Here are some security tips that can make your application safer:
- HTTPS: This goes without saying; your website and your API should be under HTTPS, WSS, and SMTPS. It encrypts the data by default that is being sent from server to client or vice versa.
- Authorization: Use a data access layer to block certain features of your application from users without certain privileges.
- Rate Limit: To prevent a DDoS attack, add a rate limit to block users who are spamming your application.
- Bot Protection: Use services like Cloudflare Turnstile or hCaptcha to verify whether your users are real or not.
- Input Validation: Make sure your user input is validated and sanitized to avoid XSS attacks or SQL injection attacks.
- Error Handling: Handle all possible exceptions in your application.
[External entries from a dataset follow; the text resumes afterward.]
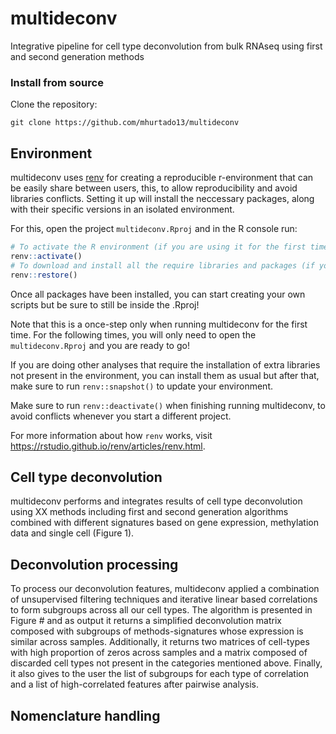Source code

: # multideconv

Integrative pipeline for cell type deconvolution from bulk RNAseq using first and second generation methods

### Install from source
Clone the repository:
```
git clone https://github.com/mhurtado13/multideconv
```

## Environment

multideconv uses [renv](https://rstudio.github.io/renv/index.html) for creating a reproducible r-environment that can be easily share between users, this, to allow reproducibility and avoid libraries conflicts. Setting it up will install the neccessary packages, along with their specific versions in an isolated environment. 

For this, open the project `multideconv.Rproj` and in the R console run:

```r
# To activate the R environment (if you are using it for the first time)
renv::activate()
# To download and install all the require libraries and packages (if you are using it for the first time)
renv::restore() 
```

Once all packages have been installed, you can start creating your own scripts but be sure to still be inside the .Rproj!

Note that this is a once-step only when running multideconv for the first time. For the following times, you will only need to open the `multideconv.Rproj` and you are ready to go!

If you are doing other analyses that require the installation of extra libraries not present in the environment, you can install them as usual but after that, make sure to run `renv::snapshot()` to update your environment.

Make sure to run `renv::deactivate()` when finishing running multideconv, to avoid conflicts whenever you start a different project.

For more information about how `renv` works, visit https://rstudio.github.io/renv/articles/renv.html.

## Cell type deconvolution

multideconv performs and integrates results of cell type deconvolution using XX methods including first and second generation algorithms combined with different signatures based on gene expression, methylation data and single cell (Figure 1). 

## Deconvolution processing

To process our deconvolution features, multideconv applied a combination of unsupervised filtering techniques and iterative linear based correlations to form subgroups across all our cell types. The algorithm is presented in Figure # and as output it returns a simplified deconvolution matrix composed with subgroups of methods-signatures whose expression is similar across samples. Additionally, it returns two matrices of cell-types with high proportion of zeros across samples and a matrix composed of discarded cell types not present in the categories mentioned above. Finally, it also gives to the user the list of subgroups for each type of correlation and a list of high-correlated features after pairwise analysis. 

## Nomenclature handling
- OAuth2: It is much more secure and reliable than email and password authentication.
- API Key: Add an X-API-KEY header with a valid API key for more secure communication with the server.
- Additional Security: You can use this service called Arcjet. You can block disposable emails with this and much more.
Offline First
Having offline-first as a feature is really convenient. Your app loads instantly by using pre-saved data from a local database and then updates the main database when an active internet connection is available.
There are various ways of implementing offline-first in your application:
- Powersync: It is a managed service, but you can self-host it at the same time. It takes care of merge conflicts between your offline-stored data and the data in your main database for you. They have SDKs for various platforms that you can check. Overall a good option. Currently they support Postgres, MySQL (alpha), and MongoDB (alpha).
- Watermelon DB: It is a much more mature solution compared to Powersync. The only problem is that you have to manage merge conflicts between your local database and the main database by yourself. It is open source and has good documentation.
- Replicache: It is a good solution for the web. It is another good alternative to Powersync.
Custom Domain
If you are building an application that real users will use. A .vercel.app or .netlify.app domain doesn’t look professional. It is good for starting out, but it is recommended to get a custom domain. It is fine if you don’t get a .com or .ai domain; I know they can get expensive. Even a .net, .app, .org, etc. works fine. If you are struggling to get your domain for cheap, you can tweak the name and add certain prefixes/suffixes that go well with your app. Inspirations are zeptonow.com (now is the suffix here) and getbootstrap.com (get is the prefix here).
Share In Public
If you want people to use your application, then make sure you are sharing your application on these platforms:
- Product Hunt
- Hacker News
- Twitter/X
- Reddit (Relevant subreddits for your app)
- YouTube
- TikTok (If available in your country)
Try to get initial users for your application from these platforms. Get their feedback and testimonials, then implement features/fixes accordingly.
Make sure if your application is a web app, then focus on SEO. If you share your web app’s link, a relevant open graph image should appear.
Focus on analytics to know from where your users are using your app, how they are using it, and which pages they visited the most and least. Add a utm_source query param when sharing to these platforms to know from where these users have appeared on your application.
You can use these tools for monitoring analytics of your application: -
Whenever you market your application, try to follow the current trends. See what other indie hackers are doing or, in general, what is happening in this world. Try to create an advertisement using that trend.
So this is it, for now. In the future I will add a part 2 for the blog. In that I will cover more topics that would make your projects look more professional. Happy Hacking.